Henkin killers: Murders were revenge for Duma attack
Members of Hamas cell who shot couple dead in front of their children last month say their victims ‘were not innocent’
The Palestinian men who gunned down Eitam and Naama Henkin in front of their four children in the West Bank last month claim to have planned the attack as revenge for the fatal July 31 firebombing of the Dawabsha family in the village of Duma, according to quotes from their interrogations cleared for publication Monday.
“We got together and decided that we had to do something as revenge over the attack against the Dawabsha family,” one of the terrorists, a Hamas member named Yihye Hajj Hamed, told his investigators, according to transcripts published by Channel 2.
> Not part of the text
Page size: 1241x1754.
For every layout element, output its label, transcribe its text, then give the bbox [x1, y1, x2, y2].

Hamed was referring to the attack on the Dawabsha family home in the northern West Bank that killed a toddler and his parents. Defense officials say radical Jewish settlers carried out that attack, although police have yet to arrest suspects.
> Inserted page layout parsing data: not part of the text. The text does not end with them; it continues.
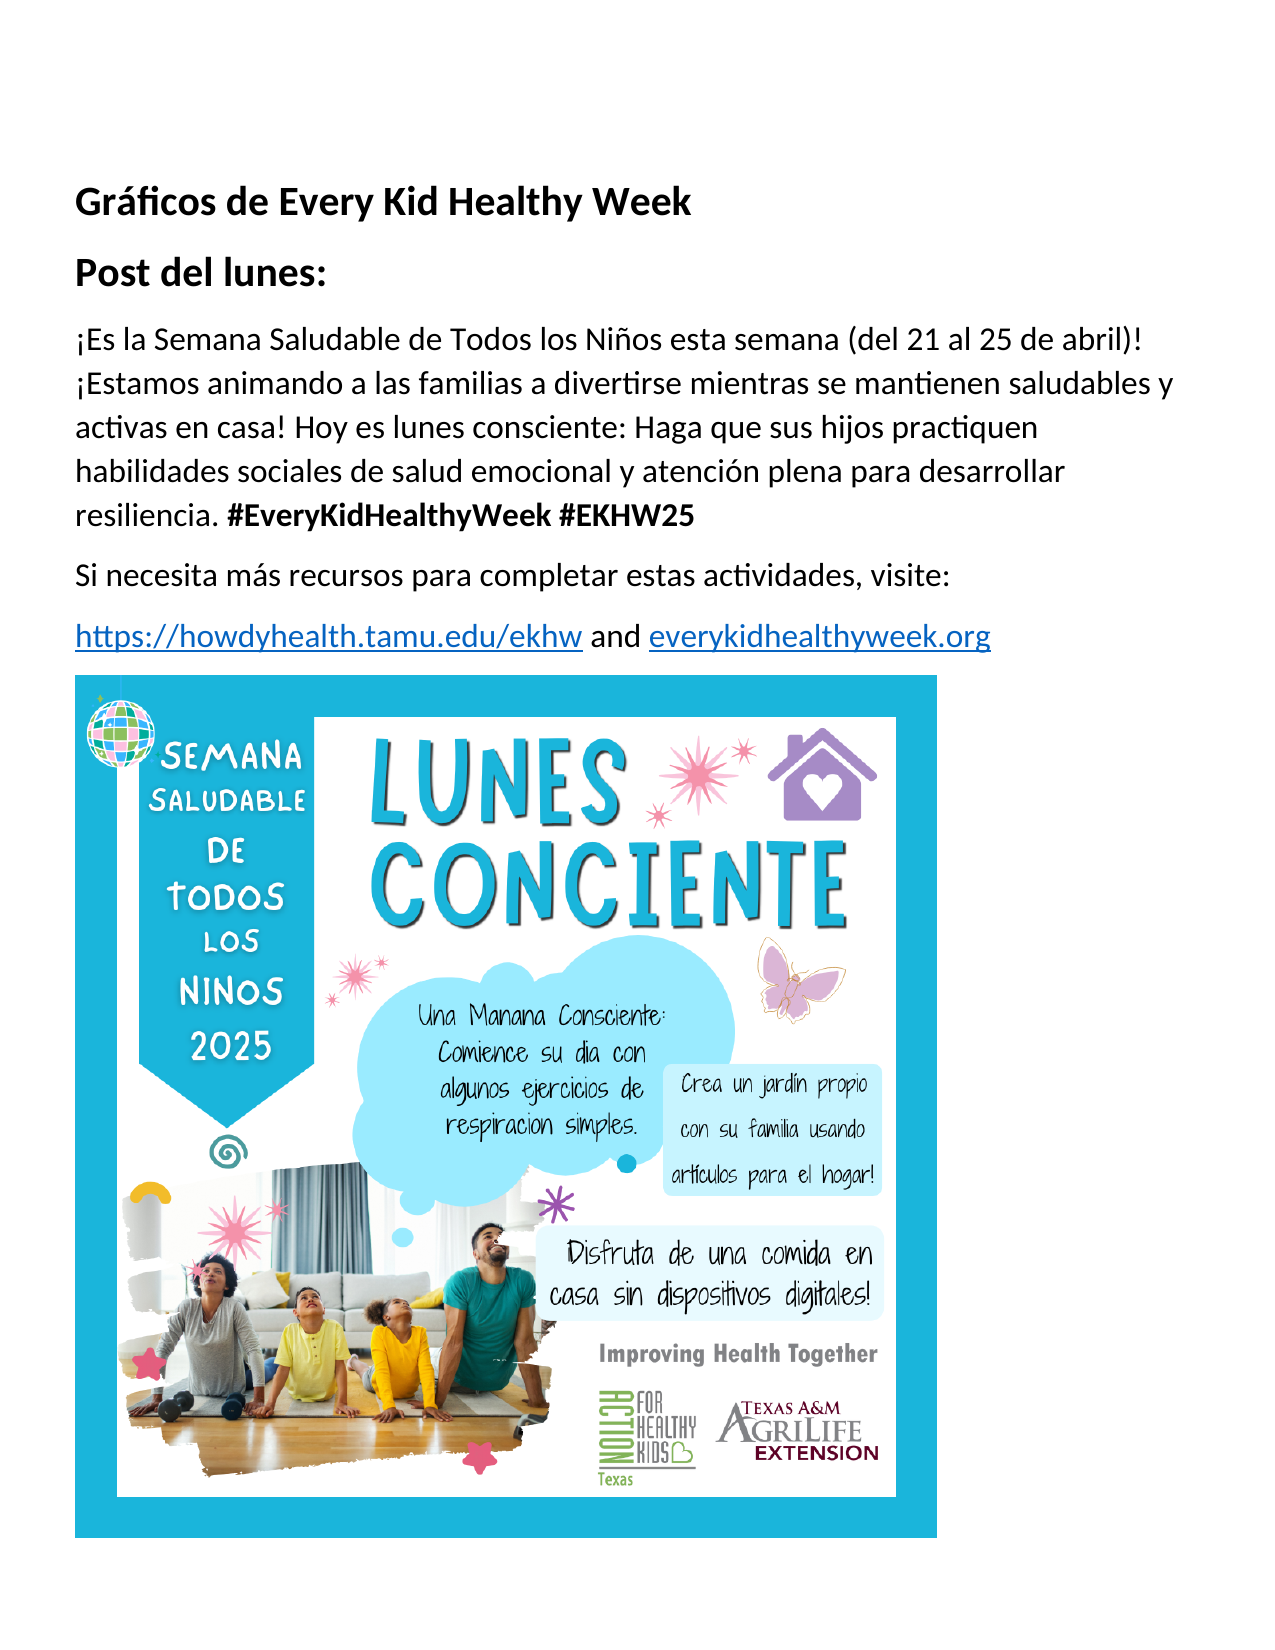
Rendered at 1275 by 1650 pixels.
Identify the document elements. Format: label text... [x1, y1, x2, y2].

text https://howdyhealth.tamu.edu/ekhw and everykidhealthyweek.org [75, 615, 1200, 656]
text Gráficos de Every Kid Healthy Week [75, 174, 1200, 225]
picture [75, 675, 937, 1538]
text ¡Es la Semana Saludable de Todos los Niños esta semana (del 21 al 25 de abril)! ¡Estamos animando a las familias a divertirse mientras se mantienen saludables y activas en casa! Hoy es lunes consciente: Haga que sus hijos practiquen habilidades sociales de salud emocional y atención plena para desarrollar resiliencia. #EveryKidHealthyWeek #EKHW25 [75, 318, 1200, 534]
text Post del lunes: [75, 246, 1200, 297]
text Si necesita más recursos para completar estas actividades, visite: [75, 554, 1200, 595]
Hamed identified himself as “a member of the Hamas organization, and have been for two years.” He recruited the cell that carried out the Henkin murders, he said.
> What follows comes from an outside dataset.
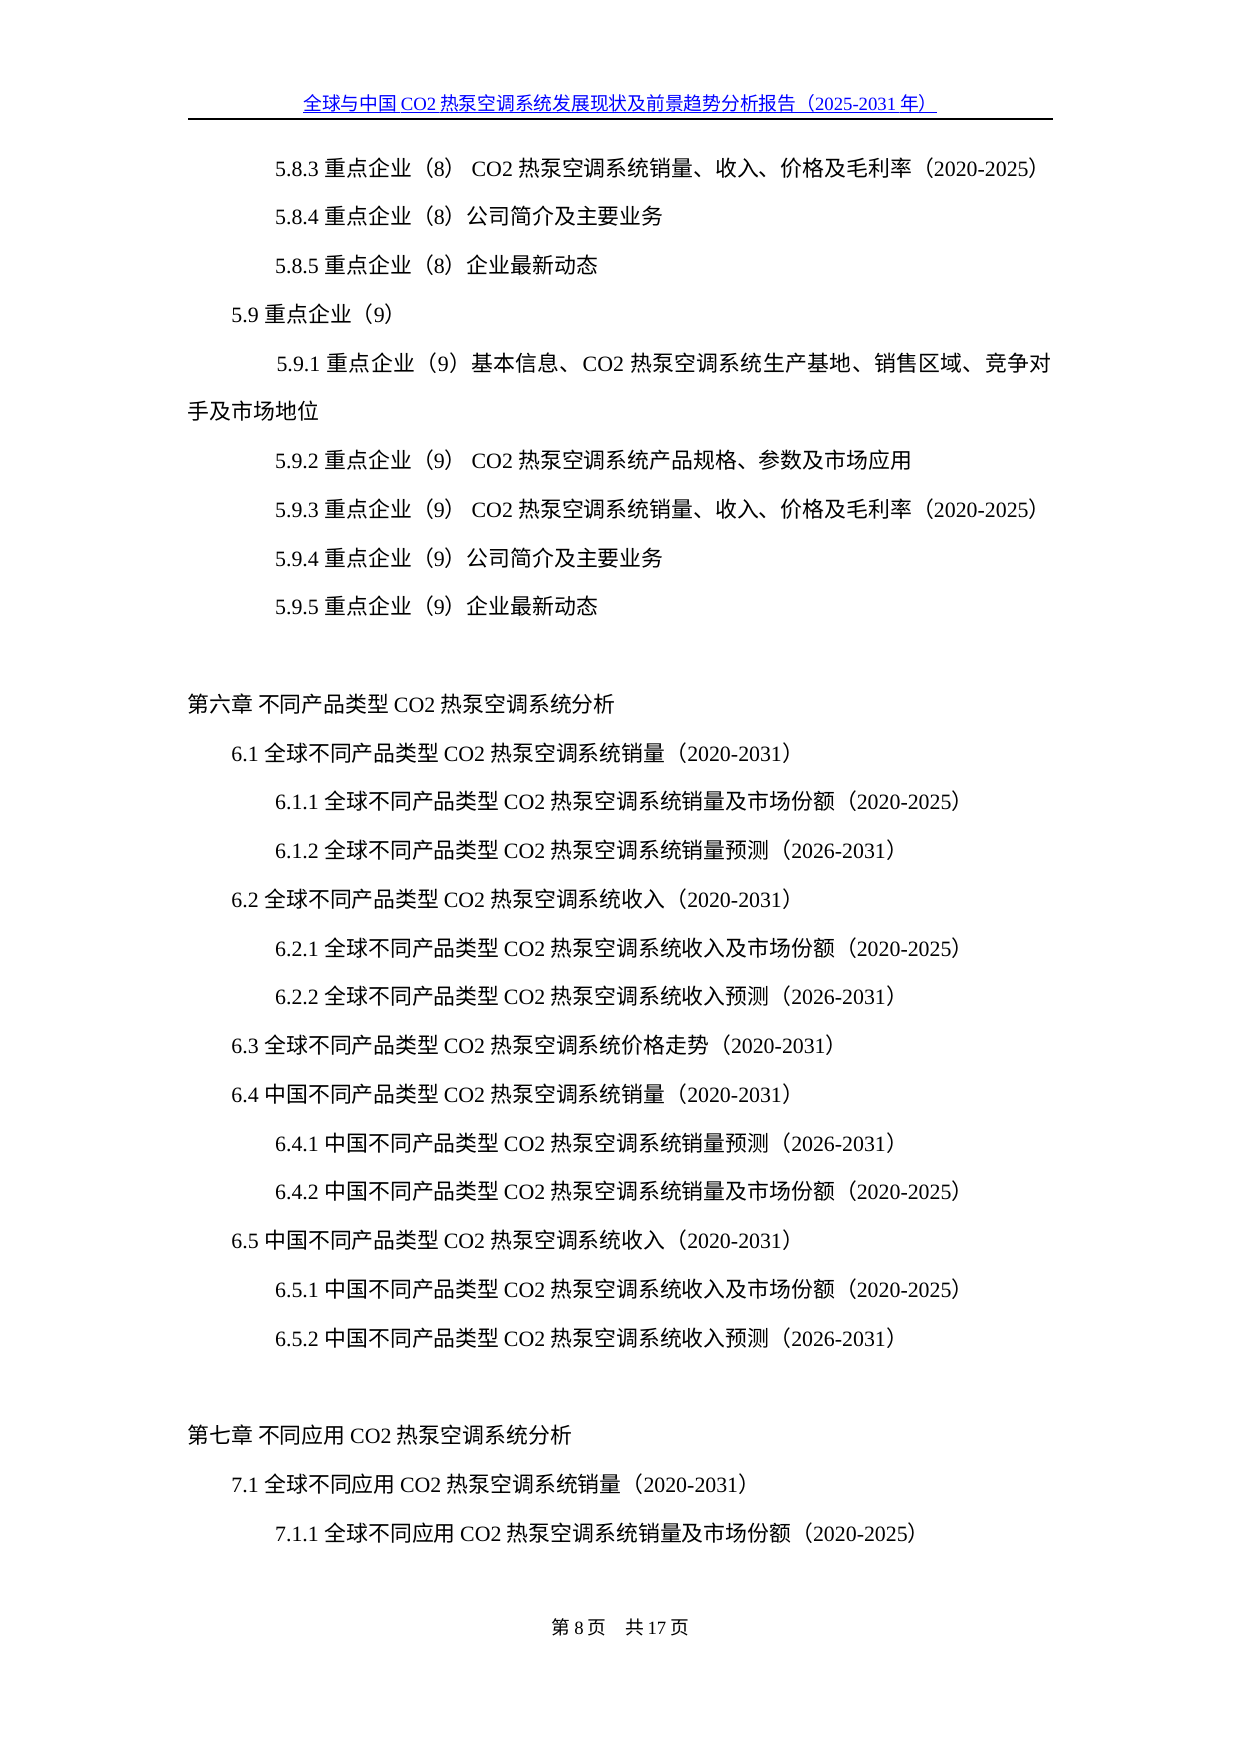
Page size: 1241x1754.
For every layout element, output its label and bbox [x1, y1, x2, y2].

He purchased firearms with his own money “in order to take part in military operations against Israeli targets.”
One accomplice in the Henkin murder, who authorities said was named Samir, “explained to me how to shoot, and gave me the gun in a bag.”
On the night of the attack, the cell lay in wait at an intersection south of Nablus.
“We saw a white Israeli car. I asked [the driver] Samir to overtake the car, and while he was overtaking it I fired. I remember firing 10 or 15 automatic rounds at the Israeli vehicle,” he said.
“At that moment the Israeli car, which was driven by a Jewish citizen, stopped, and we did too. I got out of the car with the gun, switched the clip and went over to the woman who was sitting next to the driver.”
He described how, as he was approaching Naama Henkin, a bloodied Eitam Henkin was struggling with another member of his cell, identified as Karem, and attempting to grab his gun from him. Hamed opened fire, killing Eitam and also wounding his accomplice.
“I don’t know how many shots I fired at the man, who was killed on the spot. Meanwhile, as I was firing, one of the bullets hit Karem’s left hand,” he said. “I was attacked by the woman. I shot a few bullets at her and killed her on the spot.”
With one of them wounded, Hamed said he “saw that inside the car were three or four children, but I didn’t fire at them. We got into our car and drove away.”
In a separate interrogation, Hamed explained to investigators that “Islam forbids it, I mean the murder of children. My character also didn’t allow me to kill a baby or hurt him.”
He did not express remorse for killing the parents, saying in his interrogation, “I don’t think the people I killed were innocent. In our religion we also say ‘blood for blood.’” He killed the Henkins, he said, “to make sure the settlers understand that everything they do has a price, so that in the future they’ll think a hundred times before doing something against Palestinians.”
The shooting was done at close range, he said, “to make sure I killed them.”
The cell had also planned to kidnap an Israeli, Hamed told investigators.
After the attack, a Hamas official called him, he said. “I said I was with my girlfriend, that we should have a cocktail. He understood in that moment that we successfully carried out the attack.”